Photo: Christine Chiao

Photo: Christine Chiao

Coffee Cup Cafe: Options for traditional American diner brunch fare and the lines that form for them abound in Long Beach. Even so, the Coffee Cup Cafe stands out for its popularity among visitors and locals. Weekends invariably lend to a longer wait. Service is quick and your breakfast-or-lunch orders arrives just as fast -- once you get seated. The reasonably priced menu has a fair share of Mexican-inspired entrees as in Hank's chicken chili verde or huevos rancheros.
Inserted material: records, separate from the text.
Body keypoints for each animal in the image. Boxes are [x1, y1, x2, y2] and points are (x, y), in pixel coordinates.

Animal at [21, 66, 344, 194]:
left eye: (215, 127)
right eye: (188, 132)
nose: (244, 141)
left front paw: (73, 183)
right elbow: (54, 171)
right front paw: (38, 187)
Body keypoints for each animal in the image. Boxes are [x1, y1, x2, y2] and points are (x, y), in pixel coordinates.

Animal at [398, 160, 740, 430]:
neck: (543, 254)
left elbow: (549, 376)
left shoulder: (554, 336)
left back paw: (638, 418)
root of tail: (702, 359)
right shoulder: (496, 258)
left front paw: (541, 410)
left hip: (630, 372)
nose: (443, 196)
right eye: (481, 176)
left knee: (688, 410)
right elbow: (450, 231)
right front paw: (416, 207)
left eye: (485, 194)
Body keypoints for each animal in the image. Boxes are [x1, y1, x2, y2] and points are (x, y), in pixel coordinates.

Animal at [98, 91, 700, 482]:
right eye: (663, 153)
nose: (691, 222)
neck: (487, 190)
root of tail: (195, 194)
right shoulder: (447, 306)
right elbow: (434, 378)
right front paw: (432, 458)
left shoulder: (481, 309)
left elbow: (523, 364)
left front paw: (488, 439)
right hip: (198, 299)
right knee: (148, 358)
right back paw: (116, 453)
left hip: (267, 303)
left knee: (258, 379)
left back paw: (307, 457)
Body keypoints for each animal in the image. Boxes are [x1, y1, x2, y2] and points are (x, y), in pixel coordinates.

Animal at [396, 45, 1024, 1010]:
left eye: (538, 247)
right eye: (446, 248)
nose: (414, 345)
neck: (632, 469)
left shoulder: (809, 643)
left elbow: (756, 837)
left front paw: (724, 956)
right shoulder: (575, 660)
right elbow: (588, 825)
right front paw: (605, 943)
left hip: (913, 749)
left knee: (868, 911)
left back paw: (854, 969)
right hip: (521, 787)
The 4th Street French toast, filled with cream cheese before being pan-fried and loaded with butter, will gratify on a particularly indulgent Saturday morning.
3743 E. 4th St, Long Beach, (562) 433-3292

 

Photo: Los Compadres

Photo: Los Compadres

Los Compadres: There are two Los Compadres locations in Long Beach and both serve the similar lengthy menu of Mexican standards that range from massive molcajetes to equally as big combination plates that might pair chile relleno with chicken enchilada. Ceviches and seafood cocktails are meant to be shared as you'll probably eat your fill of complimentary salsa and chips. Those who've tried the hearty soups recommend the caldo de res (beef stew).
3229 E. Anaheim St, Long Beach, (562) 961-0061; 1144 Pine Ave, Long Beach, (562) 432-0061

Honorable mentions: Robert Earl's BBQ and Pho Hong Phat.